なお、Xi対応タブレット2機種の発表に合わせ、従来までスマートフォンとタブレットを同列に扱ってきたものを、タブレットを独立させ、「ドコモ タブレット」という新しい製品カテゴリを新設することも発表された。この新カテゴリの新設についてNTTドコモの山田隆持社長は、タブレットは法人関係が大きな比率を占めると予想されるため、クラウド機能やセキュリティ機能を強化し、法人向けに注力するためと説明した。
また、今回発表されたXi対応タブレットの販売開始に合わせ、Xiデータ通信専用プランとして、新たに2プランが用意されることも発表された。1つは「Xiデータプラン フラット にねん」で、データ通信量が1カ月あたり7GBまでは5,985円の定額となるフラット型のデータプラン。もう1つは「Xiデータプラン2 にねん」で、データ通信量が1カ月あたり7GBまでは2,500円から最大6,510円の2段階料金(上下の定額の間は1KBあたり0.2625円加算)となるプラン。双方とも2年間の継続利用が条件で、データ通信量が7GBを超えると、2GBごとに2,625円が加算されることになる。
さらに、既存のXiデータ通信専用プランについては、提供条件が変更になる。従来は、1カ月あたり5GBまでが定額で、5GB以上は2GBごとに2,625円が加算されていたが、定額上限が1カ月あたり7GBに拡張されるとともに、データ通信量が7GBを超えると通信速度が128kbpsに制限されるものの、料金は定額のまま利用できるようにする(1カ月経過すると速度の制限は解除される)。また、2012年10月1日以降は申し込みにより2GBごとに2,625円の追加料金を支払うことで、7GB超でも最大75Mbpsの速度が利用可能となるオプションプランも用意される。ただし、2012年9月30日まではデータ通信量が7GBを超えても速度制限は行なわれないため、それまでは7GBを超えても追加料金不要で最大75Mbpsのデータ通信が行なえることになる。
ちなみに、2012年4月30日までの期間限定で、Xiデータ通信専用プランの月額利用料上限額が1,575円割引きになる「Xiスタートキャンペーン」が実施される。このキャンペーンは、期間中に加入した全てのXiデータ通信専用プランに適用される。
山田社長によると、現在のスマートフォンユーザーのデータ通信量は、98%が1カ月あたり7GB未満に収まっているそうだ。また、今回発表された動画配信サービスのhuluなどはデータ通信量を押し上げる可能性もあるが、huluでは7GBで約30時間分の視聴が可能なため、動画配信サービスなどデータ通信量の増えるサービスが増えたとしても、ほとんどのユーザーが7GBの範囲に収まるのではないか、という見通しを示した。

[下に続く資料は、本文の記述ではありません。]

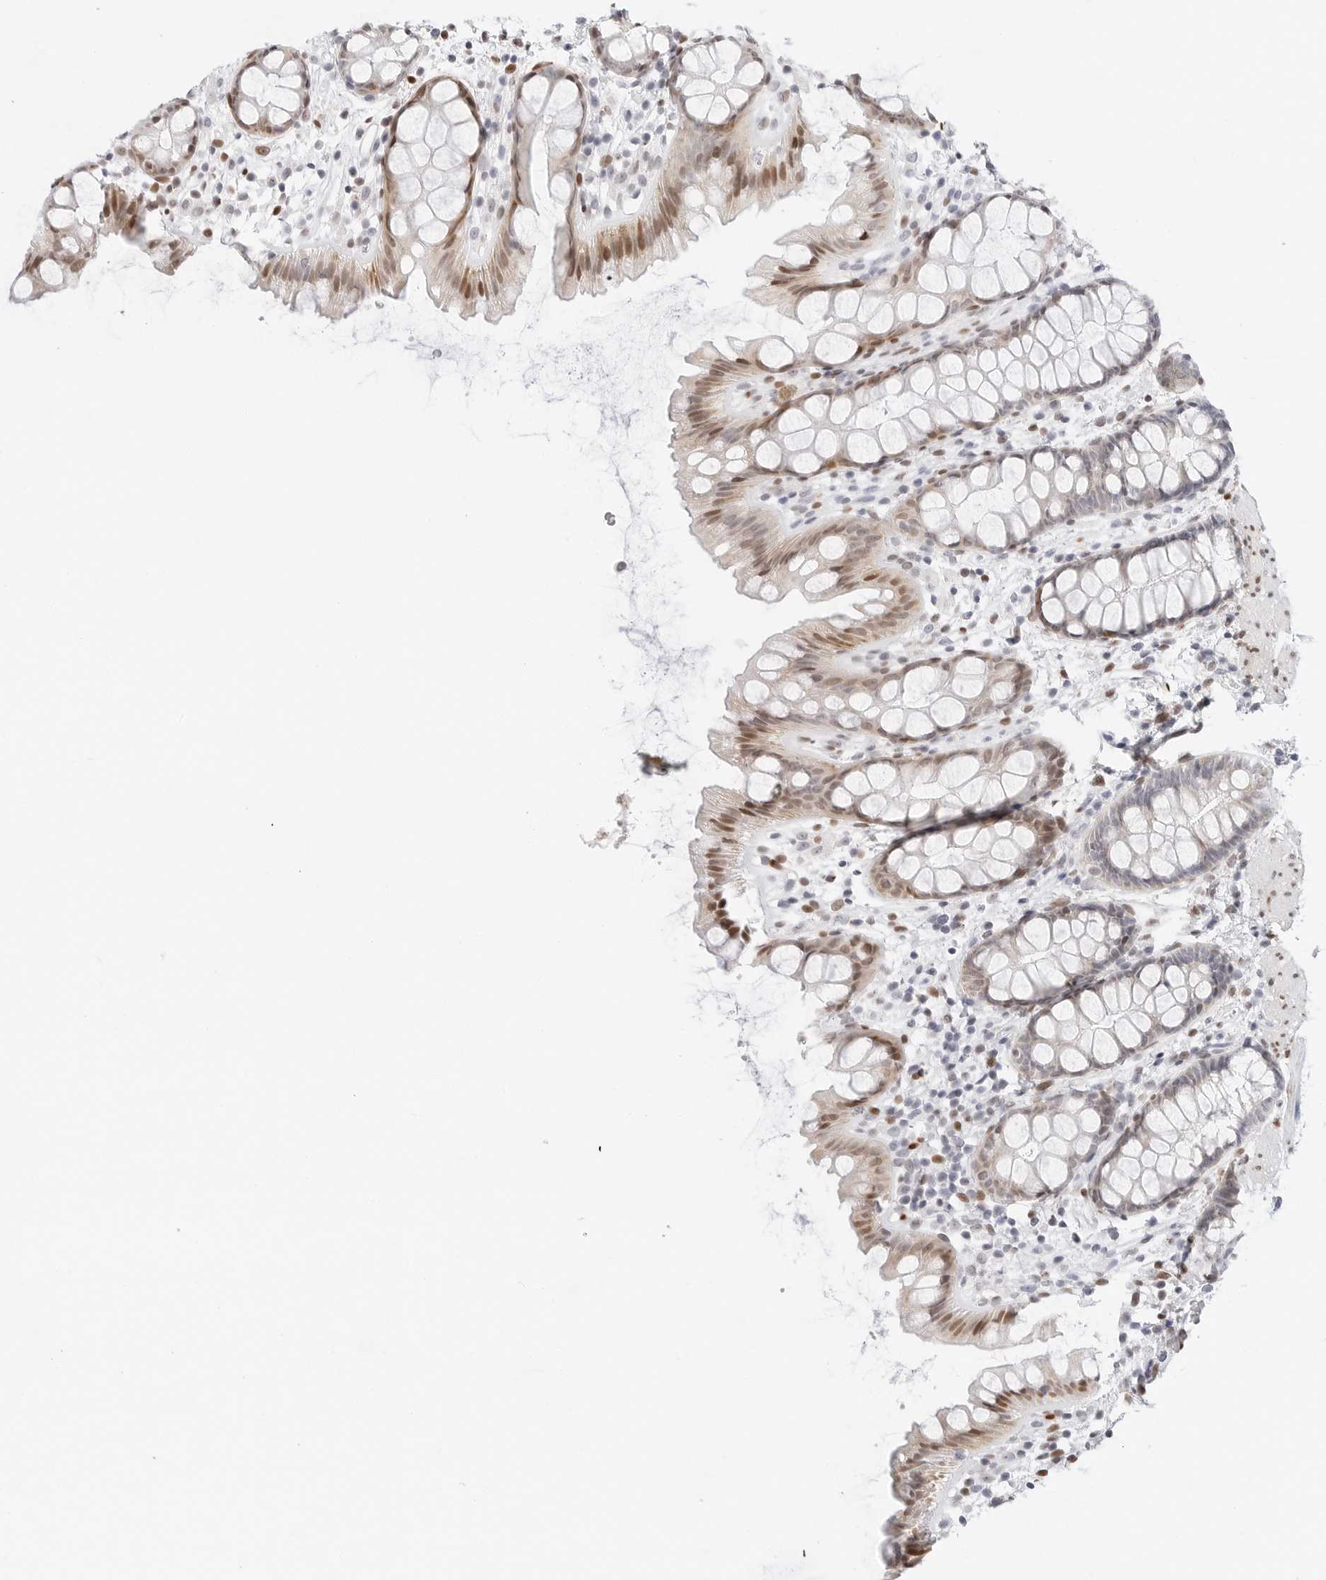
{"staining": {"intensity": "moderate", "quantity": "25%-75%", "location": "cytoplasmic/membranous,nuclear"}, "tissue": "rectum", "cell_type": "Glandular cells", "image_type": "normal", "snomed": [{"axis": "morphology", "description": "Normal tissue, NOS"}, {"axis": "topography", "description": "Rectum"}], "caption": "Protein expression analysis of benign rectum displays moderate cytoplasmic/membranous,nuclear positivity in about 25%-75% of glandular cells.", "gene": "SPIDR", "patient": {"sex": "female", "age": 65}}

では、今回発表されたタブレット2機種を写真で詳しく紹介しよう。
●GALAXY Tab 10.1 LTE SC-01DGALAXYシリーズタブレットの最新モデル。10.1型液晶を搭載しながら、高さ約8.6mmと、7型液晶搭載の「GALAXY Tab」より3mm近く薄い。また、重量も約565gと軽量で、片手でも楽々持って操作が可能。本体サイズは、257×175×8.6mm(幅×奥行き×高さ)。
プロセッサは、Qualcommのデュアルコアプロセッサ「APQ8060」で、動作クロックは1.5GHz。メインメモリは1GB、内蔵ストレージは16GB。無線機能はQualcomm「MDM9200」のLTEおよび3G(FOMAハイスピード HSDPA/HSUPA)に加え、IEEE 802.11a/b/g/nおよびBluetooth 3.0+EDRを標準搭載。カメラ機能は、約320万画素の外側カメラと、約220万画素の内側カメラを搭載する。
内蔵バッテリは容量が7,000mAhと大容量で、長時間の駆動を実現するとしている(駆動時間は未定)。本体に外部メモリスロットは用意されないが、付属のmicroSDアダプタを利用することで、microSDカードの利用が可能。また、オプションのUSBホストアダプタを利用することで、対応するUSB機器の利用も可能。
本体にUSBやHDMIなどのポートは用意されず、下部側面の専用コネクタにアダプタを取り付けることで利用可能となる。また、オプションで用意されるクレードルには音声出力とHDMI出力端子が用意される。上部側面には、電源ボタンとボリュームボタン、ヘッドフォン端子とSIMカードスロットを配置。左右側面にはステレオスピーカーが搭載されている。
●ARROWS Tab LTE F-01D
富士通初のAndroidタブレット。こちらも10.1型液晶搭載で、高さ約11.3mm、重量約597gと薄型軽量を実現。本体サイズは、約262×181×11.3mm(幅×奥行き×高さ)IPX5/IPX7対応の防水機能を備えており、お風呂の中やキッチンなどで安心して利用できる。ワンセグ機能を搭載しており、さまざまな場所でTVが楽しめる。また、液晶面のカメラを利用し、画面に触れずに操作できる「ハンドジェスチャーコントロール機能」もサポートしており、ワンセグのチャンネル切り替えやボリューム調節、Webブラウザの画面スクロールなどの操作を画面に触れずに行なえる。
さらに、DTCP-IP対応のネットワークメディアプレーヤー「DIXIM PLAYER」が標準搭載されており、ブルーレイレコーダなどのDTCP-IP対応DLNAサーバー機器で録画した番組をネットワーク経由で再生できる。デモでは、DR(TS)モードで録画した番組がスムーズに再生できているのが確認できた。
プロセッサはTIのデュアルコアプロセッサ「OMAP4」で、動作クロックは1GHz。メインメモリは1GB、内蔵ストレージは16GB。microSDカードスロットも用意され、ストレージの増量も可能。SIMカードはmicroSIM(ドコモminiUIMカード)に対応。無線機能は、LTEおよび3G(FOMAハイスピード HSDPA/HSUPA)、GSMに加え、IEEE 802.11b/g/n対応無線LANとBluetooth 2.1+EDRを標準搭載。
側面は、左側面にヘッドフォン出力とmicroUSB、microSDカードスロット、microSIMスロットを配置。それ以外の側面にはポートやボタンはなく、電源ボタンとボリュームボタンは背面上部に配置されている。また、背面下部には充電用の端子が用意され、クレードル利用時にはコネクタ接続の必要なく充電が可能。カメラ機能は、約510万画素の外側カメラと、約130万画素の内側カメラを備える。HDMI出力は用意されない。